At Friday, January 13, 2006 at 12:16:00 PM PST, Blogger popmonkey said...

roland and freak:

but don't you guys understand how that kind of forward thinking deters the discussion of mostly short term effects of Peak Oil? we've already lost one superb contributor to this blog (and no, i don't think it was the nuclear issue) and a random visitor looking for info on peak oil lands on #210 and reads about warp drives is not likely to stick around.

i understand what you guys are saying. all these things are possible. i have my own reservations about whether they will be achieved or not and why but they have nothing to do with peak oil either.

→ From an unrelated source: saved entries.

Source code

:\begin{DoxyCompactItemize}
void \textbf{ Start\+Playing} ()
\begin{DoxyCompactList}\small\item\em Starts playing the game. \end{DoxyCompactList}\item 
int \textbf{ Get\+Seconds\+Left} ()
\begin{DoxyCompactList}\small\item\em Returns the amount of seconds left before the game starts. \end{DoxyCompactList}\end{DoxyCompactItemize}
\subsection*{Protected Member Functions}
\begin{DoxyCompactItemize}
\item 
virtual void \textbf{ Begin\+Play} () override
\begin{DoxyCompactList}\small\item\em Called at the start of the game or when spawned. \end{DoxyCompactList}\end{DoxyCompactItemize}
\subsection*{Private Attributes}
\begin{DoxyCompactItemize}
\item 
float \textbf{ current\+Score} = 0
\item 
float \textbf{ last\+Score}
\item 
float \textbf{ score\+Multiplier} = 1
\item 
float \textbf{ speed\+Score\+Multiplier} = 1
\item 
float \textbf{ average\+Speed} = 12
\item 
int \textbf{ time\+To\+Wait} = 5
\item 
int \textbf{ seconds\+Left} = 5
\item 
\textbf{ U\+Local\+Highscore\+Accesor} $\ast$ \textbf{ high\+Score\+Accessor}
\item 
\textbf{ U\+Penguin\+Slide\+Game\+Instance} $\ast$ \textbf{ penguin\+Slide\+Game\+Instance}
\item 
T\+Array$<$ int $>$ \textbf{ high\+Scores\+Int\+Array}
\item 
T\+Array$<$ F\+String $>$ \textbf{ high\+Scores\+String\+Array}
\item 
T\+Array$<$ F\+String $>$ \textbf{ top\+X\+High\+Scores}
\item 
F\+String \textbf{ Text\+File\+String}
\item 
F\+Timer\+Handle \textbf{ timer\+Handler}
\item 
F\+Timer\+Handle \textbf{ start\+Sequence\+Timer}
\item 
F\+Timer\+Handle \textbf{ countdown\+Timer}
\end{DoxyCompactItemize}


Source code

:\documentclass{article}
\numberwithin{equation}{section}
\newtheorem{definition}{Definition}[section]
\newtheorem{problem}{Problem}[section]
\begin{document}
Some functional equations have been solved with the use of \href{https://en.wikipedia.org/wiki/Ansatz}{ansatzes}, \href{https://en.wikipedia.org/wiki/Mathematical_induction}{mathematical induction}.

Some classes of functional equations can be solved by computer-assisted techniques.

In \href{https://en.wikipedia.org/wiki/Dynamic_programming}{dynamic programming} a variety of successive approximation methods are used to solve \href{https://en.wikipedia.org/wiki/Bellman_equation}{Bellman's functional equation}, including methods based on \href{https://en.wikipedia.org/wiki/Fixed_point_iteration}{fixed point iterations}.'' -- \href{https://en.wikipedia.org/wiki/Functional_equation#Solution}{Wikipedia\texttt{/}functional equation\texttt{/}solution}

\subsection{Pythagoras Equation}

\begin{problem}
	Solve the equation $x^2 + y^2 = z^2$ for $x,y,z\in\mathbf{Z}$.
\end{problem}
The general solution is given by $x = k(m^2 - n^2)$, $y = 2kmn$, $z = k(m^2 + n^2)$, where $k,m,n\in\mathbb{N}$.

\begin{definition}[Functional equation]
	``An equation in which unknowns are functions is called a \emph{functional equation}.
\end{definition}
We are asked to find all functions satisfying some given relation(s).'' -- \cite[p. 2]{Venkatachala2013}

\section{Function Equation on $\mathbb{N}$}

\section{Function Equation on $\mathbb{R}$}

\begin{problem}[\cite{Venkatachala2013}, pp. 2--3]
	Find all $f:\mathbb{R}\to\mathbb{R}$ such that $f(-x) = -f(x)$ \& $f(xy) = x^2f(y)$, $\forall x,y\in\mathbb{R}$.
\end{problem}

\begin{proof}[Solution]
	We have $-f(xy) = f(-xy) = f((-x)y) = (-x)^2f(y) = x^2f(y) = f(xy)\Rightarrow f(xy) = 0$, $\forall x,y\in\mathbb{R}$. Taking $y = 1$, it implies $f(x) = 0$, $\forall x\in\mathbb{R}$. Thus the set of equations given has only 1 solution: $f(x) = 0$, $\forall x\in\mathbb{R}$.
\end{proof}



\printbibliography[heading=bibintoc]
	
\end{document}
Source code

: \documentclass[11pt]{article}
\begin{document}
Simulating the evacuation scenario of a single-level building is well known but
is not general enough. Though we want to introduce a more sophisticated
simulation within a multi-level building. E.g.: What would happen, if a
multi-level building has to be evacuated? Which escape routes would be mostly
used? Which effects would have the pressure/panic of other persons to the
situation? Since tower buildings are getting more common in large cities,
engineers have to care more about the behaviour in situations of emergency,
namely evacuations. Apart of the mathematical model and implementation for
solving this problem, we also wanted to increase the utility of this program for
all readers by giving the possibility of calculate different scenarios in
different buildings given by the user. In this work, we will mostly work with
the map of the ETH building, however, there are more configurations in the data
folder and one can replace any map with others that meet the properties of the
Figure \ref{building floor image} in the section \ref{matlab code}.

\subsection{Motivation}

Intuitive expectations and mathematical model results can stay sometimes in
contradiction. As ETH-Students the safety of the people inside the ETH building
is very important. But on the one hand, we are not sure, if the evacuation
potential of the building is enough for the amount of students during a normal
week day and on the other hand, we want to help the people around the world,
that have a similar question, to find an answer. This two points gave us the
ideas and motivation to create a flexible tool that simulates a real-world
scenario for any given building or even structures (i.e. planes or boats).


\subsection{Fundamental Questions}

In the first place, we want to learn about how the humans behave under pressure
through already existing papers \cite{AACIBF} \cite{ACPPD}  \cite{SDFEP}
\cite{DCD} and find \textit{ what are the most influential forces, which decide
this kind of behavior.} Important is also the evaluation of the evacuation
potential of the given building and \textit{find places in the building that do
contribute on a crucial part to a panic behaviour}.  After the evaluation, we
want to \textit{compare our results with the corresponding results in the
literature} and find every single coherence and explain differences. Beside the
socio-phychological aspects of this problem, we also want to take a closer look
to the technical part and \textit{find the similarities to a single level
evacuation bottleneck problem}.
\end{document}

to me Peak Oil is a problem right now whether or not peaking is occuring. this immediacy of the problem is why i found this log so compelling. musics of the #210 sort don't really do anything to help the understanding of the issues and may drive potentially valuable contributors away. it makes for a bad signal/noise ratios from the pov of someone looking for info on PO.

okay, i think i've ran out of ways to say the same thing :D

 
At Friday, January 13, 2006 at 4:04:00 PM PST, Blogger Roland said...

I agree with you Popmonkey, and I'll try and be quiet from now on. :-)

(Although when doomers try and make long-term future predictions, I feel I have to make a comment about it. It's just not their specialty, and ruins the credibility of Peak Oil just as much, if not more, than JD's or my technological posts)

 
At Monday, January 23, 2006 at 2:36:00 PM PST, Blogger FutureQ said...

Things that make you think, hmmm? http://www.earthtech.org/publications/ibison_tardyons_and_tachyons.pdf From a think tank on similar subject matter found here.
http://www.earthtech.org

 
At Monday, January 23, 2006 at 2:43:00 PM PST, Blogger FutureQ said...

Grrr, all attempts to attach the urls to text failed in preview and it appears cut the long url off. Just go to the home site for the organizattion the second url. Or find their link on Wiki at bottom of Heim article then click the url they have at bottom for their publication list to find one on tardyons and tachyons, austensibly the matter behind dark matter and repulsive force appaernetly accelorating the universe expansion. The organization appears to be mainstream. But your mileage may vary.